It may surprise you, but there was a time Rick Perry was supposed to be the jobs candidate. Remember the Texas Miracle?
Anyway, those days are long gone. As the clock ticks down to the Iowa caucuses, Rick Perry has been leaning, hard, on the social stuff, leaving the Texas Miracle (as well as the talk about Social Security being a Ponzi scheme) in the dust.
In his latest grab for the social conservative voters that are so important in Iowa, Perry — strictly pro-life for years — found a way to move to the right on abortion.
Now he’s an extremist when it comes to the topic. Perry told an audience in Iowa Tuesday night that he’s undergoing a “transformation” on abortion, which means he no longer believes it should be allowed in the cases of rape and incest.
Here’s video of that moment from ABC:
Perry told the audience his shift to the right on abortion came after he spoke to a woman who was conceived when her mother was raped. On MSNBC Wednesday, Perry spokesperson Ray Sullivan denied his candidate is pandering.
“He’s always been pro-life and always will be,” Sullivan said. “He’s not gone back and forth like these other candidates in the race.”
But the shift on abortion fits a general pattern for Perry that began when the final push for Iowa began in earnest. First came the TV ad attacking Don’t Ask, Don’t Tell. Then came the Faith, Jobs and Freedom bus tour through Iowa. (Note how “jobs” came second.)

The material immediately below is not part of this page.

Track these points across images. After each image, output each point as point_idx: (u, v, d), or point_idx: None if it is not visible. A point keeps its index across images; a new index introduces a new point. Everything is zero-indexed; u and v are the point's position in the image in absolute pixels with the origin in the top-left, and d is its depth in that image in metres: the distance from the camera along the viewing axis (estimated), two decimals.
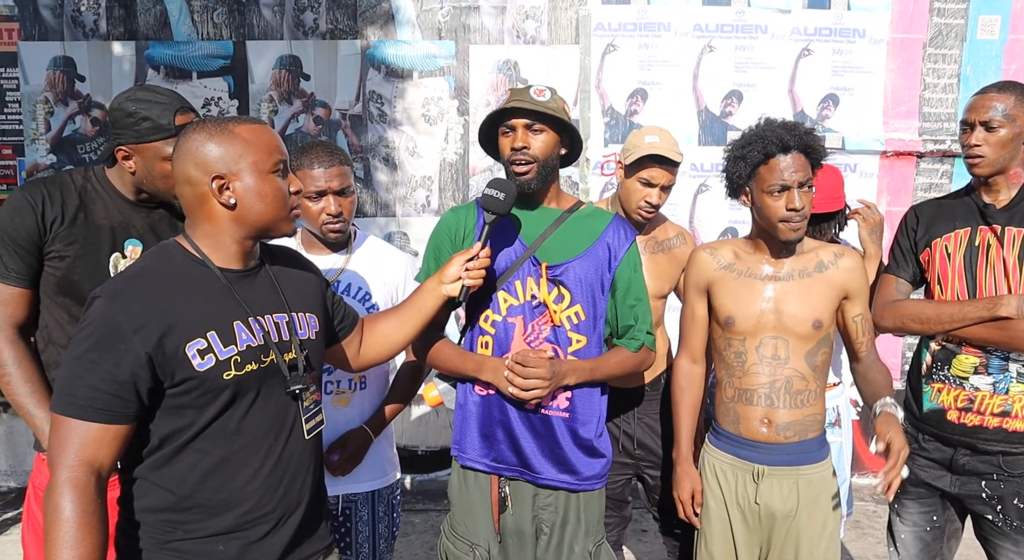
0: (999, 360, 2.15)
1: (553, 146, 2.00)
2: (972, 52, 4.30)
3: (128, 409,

On Tuesday, Perry decided to strap his campaign to current federal-investigation target Sheriff Joe Arpaio one final time before caucus day. So the abortion thing was the latest step in a slow motion lurch toward Iowa’s evangelical right.
Perry has also been taking increasingly extreme positions on things like Congress and judges, which it should be noted are also not jobs programs.
Is it working? Results are mixed.
On the one hand, Perry’s poll numbers have risen slightly as he shifted focus to the social stuff on Iowa:
But on the other hand, Iowa’s influential evangelical leaders decided to back Rick Santorum, who’s more of a longshot for the nomination than Perry (and that’s saying something.)